Sounding rockets. Without reaching a stable orbit, a rocket launched vertically can achieve during certain time perfect weightlessness conditions. The European MAXUS system, for example, allows experiments which need up to 12 minutes of microgravity environments.
Retrievable capsules. These are unmanned, retrievable capsules, derived from the design of the 1960’s Soviet Vostok manned spacecraft and the Zenit military reconnaissance satellite.
International Space Station (ISS). In the ISS, experiments can be online for very long periods of time. The mass of the experiment equipment can be very large, only limited by the capacity of the sending procedure. Moreover, the ISS is always manned by operators (yes, astronauts!) who can handle the experiments.
Fluids do not receive reaction from the recipient it is in. That is, liquids can be still without touching other things and without recipients pulling them up. Therefore, fluids are under the effects of less forces and can be studied in different conditions.
- Density differences do not create fluid flow. On Earth, denser fluids go under lighter ones (buoyancy). In microgravity there is no leaning making fluids o gases to order in such a way. This means that in such conditions fluids and gases are stiller in the presence of density and temperature differences. If the objetive of a research needs the fluid to remain still for a long time period under controlled temperature circumstances, a micro-g environment is perfect.

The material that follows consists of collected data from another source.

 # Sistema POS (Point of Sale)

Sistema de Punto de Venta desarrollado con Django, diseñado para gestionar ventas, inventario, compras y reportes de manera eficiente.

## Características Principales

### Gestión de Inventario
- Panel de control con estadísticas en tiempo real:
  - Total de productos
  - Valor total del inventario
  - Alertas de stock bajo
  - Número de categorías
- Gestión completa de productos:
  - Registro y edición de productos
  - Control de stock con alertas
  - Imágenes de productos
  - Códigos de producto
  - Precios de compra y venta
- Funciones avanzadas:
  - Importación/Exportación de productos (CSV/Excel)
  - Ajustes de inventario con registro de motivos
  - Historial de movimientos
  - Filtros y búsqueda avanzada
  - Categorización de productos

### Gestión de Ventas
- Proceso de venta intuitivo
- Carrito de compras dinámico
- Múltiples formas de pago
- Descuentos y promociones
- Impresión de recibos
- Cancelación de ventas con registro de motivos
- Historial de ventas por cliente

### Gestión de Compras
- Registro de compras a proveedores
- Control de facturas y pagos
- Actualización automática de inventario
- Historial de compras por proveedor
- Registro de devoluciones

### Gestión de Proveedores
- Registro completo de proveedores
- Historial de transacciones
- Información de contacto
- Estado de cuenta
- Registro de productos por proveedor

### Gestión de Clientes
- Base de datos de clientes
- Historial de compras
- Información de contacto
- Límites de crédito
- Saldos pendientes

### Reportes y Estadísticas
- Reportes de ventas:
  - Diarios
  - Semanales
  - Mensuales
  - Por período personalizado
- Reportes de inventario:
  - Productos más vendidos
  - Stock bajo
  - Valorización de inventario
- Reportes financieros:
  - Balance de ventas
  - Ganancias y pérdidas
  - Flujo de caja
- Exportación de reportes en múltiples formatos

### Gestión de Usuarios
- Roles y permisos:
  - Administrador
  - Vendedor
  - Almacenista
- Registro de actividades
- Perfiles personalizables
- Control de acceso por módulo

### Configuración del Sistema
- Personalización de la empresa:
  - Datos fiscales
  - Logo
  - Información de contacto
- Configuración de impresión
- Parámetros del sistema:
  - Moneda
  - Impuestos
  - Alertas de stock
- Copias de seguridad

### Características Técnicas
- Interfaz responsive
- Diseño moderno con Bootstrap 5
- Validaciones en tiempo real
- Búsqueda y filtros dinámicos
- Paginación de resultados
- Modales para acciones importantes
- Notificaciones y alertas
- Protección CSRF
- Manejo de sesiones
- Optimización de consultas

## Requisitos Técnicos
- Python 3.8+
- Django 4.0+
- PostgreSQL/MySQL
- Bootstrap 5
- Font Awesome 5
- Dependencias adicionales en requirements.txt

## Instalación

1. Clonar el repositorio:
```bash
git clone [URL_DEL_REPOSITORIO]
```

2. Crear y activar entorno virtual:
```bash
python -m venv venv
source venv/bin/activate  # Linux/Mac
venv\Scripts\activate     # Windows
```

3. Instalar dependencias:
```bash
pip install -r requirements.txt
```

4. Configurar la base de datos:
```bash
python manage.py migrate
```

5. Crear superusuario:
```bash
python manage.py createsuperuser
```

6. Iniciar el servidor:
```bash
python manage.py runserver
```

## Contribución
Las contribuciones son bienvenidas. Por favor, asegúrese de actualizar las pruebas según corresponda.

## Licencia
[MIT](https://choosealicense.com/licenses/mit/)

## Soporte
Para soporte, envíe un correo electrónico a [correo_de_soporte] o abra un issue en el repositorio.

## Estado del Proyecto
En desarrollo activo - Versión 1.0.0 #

Support structures unload. Many things on Earth have internal or external structures that support everything not to let it fall. For example, human bodies have hard bones to let other parts of the body lean on them. In microgravity, bones do not support the weight of anything.
Hanging Mass based mechanisms work in a different way. All the mechanisms based on pendulum do not work in the same way. A pendulum clock would not work in space, and there are many other mechanisms that would not work either.